Unnamed: 0,color,alcohol,chlorides,citric acid,density,fixed acidity,free sulfur dioxide,pH,quality,residual sugar,sulphates,total sulfur dioxide,volatile acidity
0,red,9.4,0.076,0.0,0.9978,7.4,11.0,3.51,5,1.9,0.56,34.0,0.7
1,red,9.8,0.098,0.0,0.9968,7.8,25.0,3.2,5,2.6,0.68,67.0,0.88
2,red,9.8,0.092,0.04,0.997,7.8,15.0,3.26,5,2.3,0.65,54.0,0.76
3,red,9.8,0.075,0.56,0.998,11.2,17.0,3.16,6,1.9,0.58,60.0,0.28
4,red,9.4,0.076,0.0,0.9978,7.4,11.0,3.51,5,1.9,0.56,34.0,0.7


We can prove this, by bringing up the original data:

In [10]:
data.head()

Unnamed: 0,fixed acidity,volatile acidity,citric acid,residual sugar,chlorides,free sulfur dioxide,total sulfur dioxide,density,pH,sulphates,alcohol,quality,color
0,7.4,0.7,0.0,1.9,0.076,11.0,34.0,0.9978,3.51,0.56,9.4,5,red
1,7.8,0.88,0.0,2.6,0.098,25.0,67.0,0.9968,3.2,0.68,9.8,5,red
2,7.8,0.76,0.04,2.3,0.092,15.0,54.0,0.997,3.26,0.65,9.8,5,red
3,11.2,0.28,0.56,1.9,0.075,17.0,60.0,0.998,3.16,0.58,9.8,6,red
4,7.4,0.7,0.0,1.9,0.076,11.0,34.0,0.9978,3.51,0.56,9.4,5,red


See? Still the same :) Let's keep chugging now. We'll dive into other DataFrame operations now. By the end we'll build a function to score all of these wines for our personal tastes.

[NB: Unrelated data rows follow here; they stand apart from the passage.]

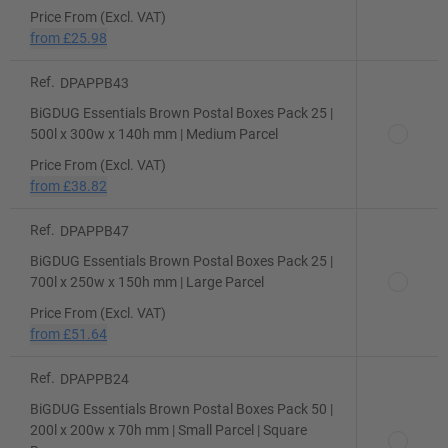
Price From (Excl. VAT)
from
£25.98
Ref.
DPAPPB43
BiGDUG Essentials Brown Postal Boxes Pack 25 |
500l x 300w x 140h mm | Medium Parcel
Price From (Excl. VAT)
from
£38.82
Ref.
DPAPPB47
BiGDUG Essentials Brown Postal Boxes Pack 25 |
700l x 250w x 150h mm | Large Parcel
Price From (Excl. VAT)
from
£51.64
Ref.
DPAPPB24
BiGDUG Essentials Brown Postal Boxes Pack 50 |
200l x 200w x 70h mm | Small Parcel | Square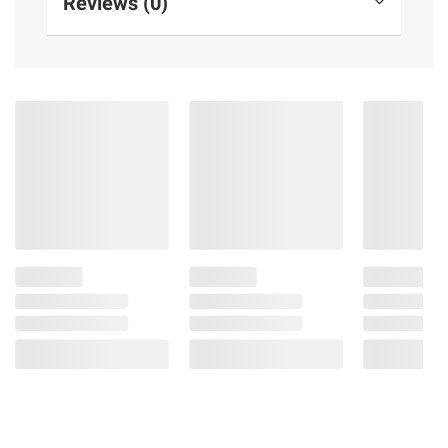
Reviews (0)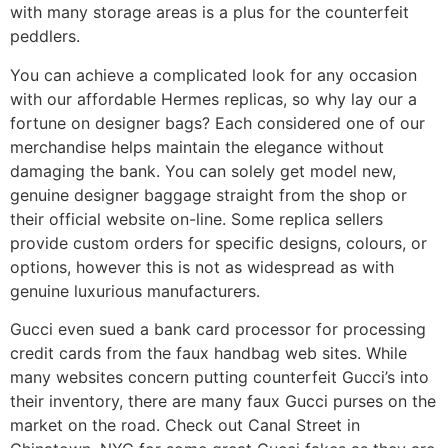
with many storage areas is a plus for the counterfeit
peddlers.
You can achieve a complicated look for any occasion
with our affordable Hermes replicas, so why lay our a
fortune on designer bags? Each considered one of our
merchandise helps maintain the elegance without
damaging the bank. You can solely get model new,
genuine designer baggage straight from the shop or
their official website on-line. Some replica sellers
provide custom orders for specific designs, colours, or
options, however this is not as widespread as with
genuine luxurious manufacturers.
Gucci even sued a bank card processor for processing
credit cards from the faux handbag web sites. While
many websites concern putting counterfeit Gucci’s into
their inventory, there are many faux Gucci purses on the
market on the road. Check out Canal Street in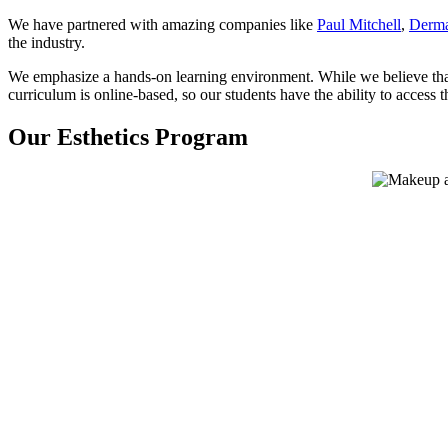
We have partnered with amazing companies like
Paul Mitchell
,
Derma
the industry.
We emphasize a hands-on learning environment. While we believe that 
curriculum is online-based, so our students have the ability to acces
Our Esthetics Program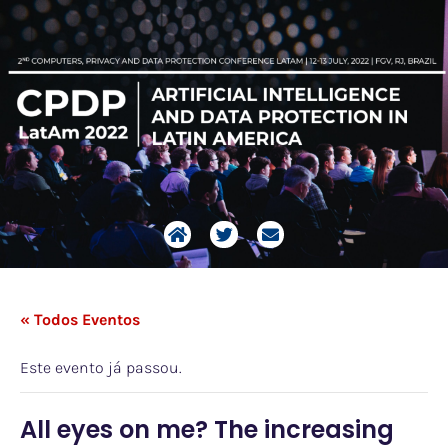
« Todos Eventos
Este evento já passou.
All eyes on me? The increasing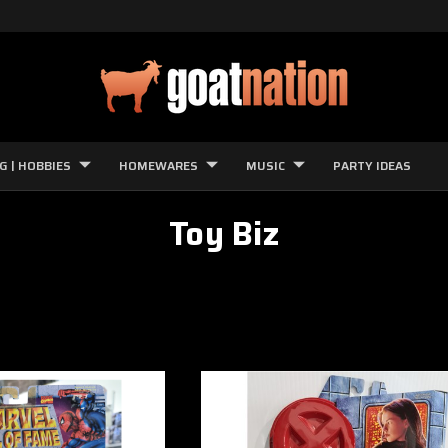
G | HOBBIES
HOMEWARES
MUSIC
PARTY IDEAS
Toy Biz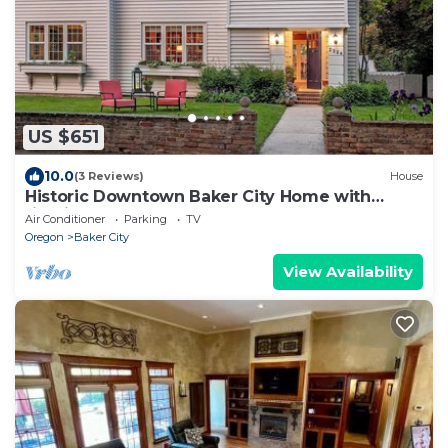
US $651
10.0
(3 Reviews)
House
Historic Downtown Baker City Home with
firepit, walk everywhere!.
Air Conditioner
Parking
TV
Oregon
Baker City
View Availability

Let's get familiar with selecting slices of DataFrames. If you're a SQL wizard, some of this may feel familiar.

In [11]:
#Let's grab just rows that have high sugar content. How high? Let's say, higher than average. 

#What is the average?

rearranged_data['residual sugar'].mean()

5.4432353393874156

In [12]:
#now create a new df of high sweetness wines
high_sugar_wines = rearranged_data[rearranged_data['residual sugar'] > rearranged_data['residual sugar'].mean()]

#I've got a hunch that this sweetness characteristic is probably highly related to the color of the wine. 

In [13]:
#let's see if there's a big difference in reds vs. whites.

high_sugar_wines.color.value_counts()

white    2383
red        74
Name: color, dtype: int64

Looks like nearly all the really sweet wines, are white. 

Well, turns out I don't like whites at all. So let's revisit the selection we made. Now let's select all the sweet wines, but let's exclude all the white ones.

In [14]:
high_sugar_wines = high_sugar_wines[high_sugar_wines.color !='white']

In [15]:
high_sugar_wines.tail()

Unnamed: 0,color,alcohol,chlorides,citric acid,density,fixed acidity,free sulfur dioxide,pH,quality,residual sugar,sulphates,total sulfur dioxide,volatile acidity
1476,red,8.8,0.205,0.5,1.00242,9.9,48.0,3.16,5,13.8,0.75,82.0,0.5
1478,red,10.2,0.082,0.05,0.99808,7.1,3.0,3.4,3,5.7,0.52,14.0,0.875
1558,red,9.5,0.235,0.33,0.99787,6.9,66.0,3.22,5,6.7,0.56,115.0,0.63
1574,red,10.5,0.074,0.78,0.99677,5.6,23.0,3.39,6,13.9,0.48,92.0,0.31
1589,red,9.2,0.073,0.2,0.9977,6.6,29.0,3.29,5,7.8,0.54,79.0,0.725


Now you can see, we've chopped up the data, and selected just the rows we want.